START Records for the exercise
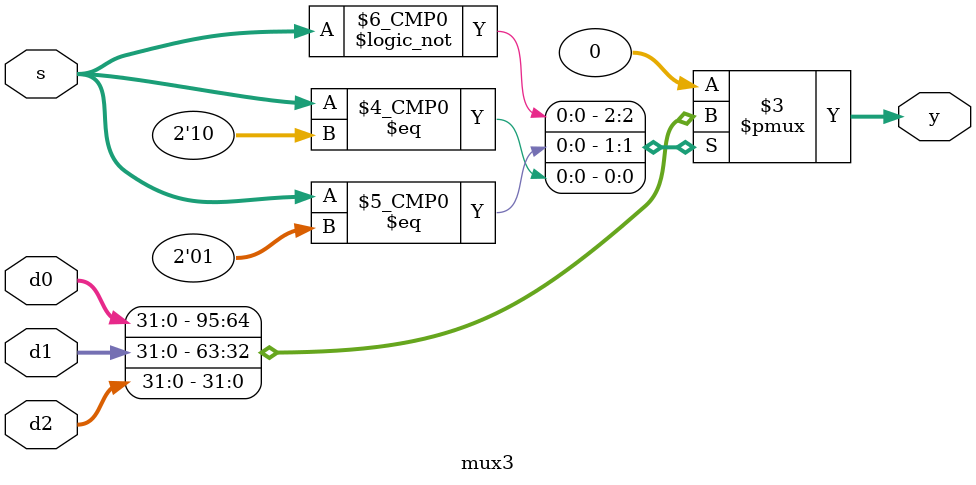
<source format=sv>
`timescale 1ns / 1ps


module mux3 #(parameter W=32)
             (input logic [W-1:0]  d0, d1, d2,
              input logic [1:0]    s,
              output logic [W-1:0] y );

   always_comb
     case (s)
       2'd0 : y = d0;
       2'd1 : y = d1;
       2'd2 : y = d2;
       default : y = 0;
     endcase

endmodule: mux3

</source>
END Records for the exercise
:: Work request ::
Please state how many lines in the records above hold the word "input", giving only the number.

:: Response area ::
2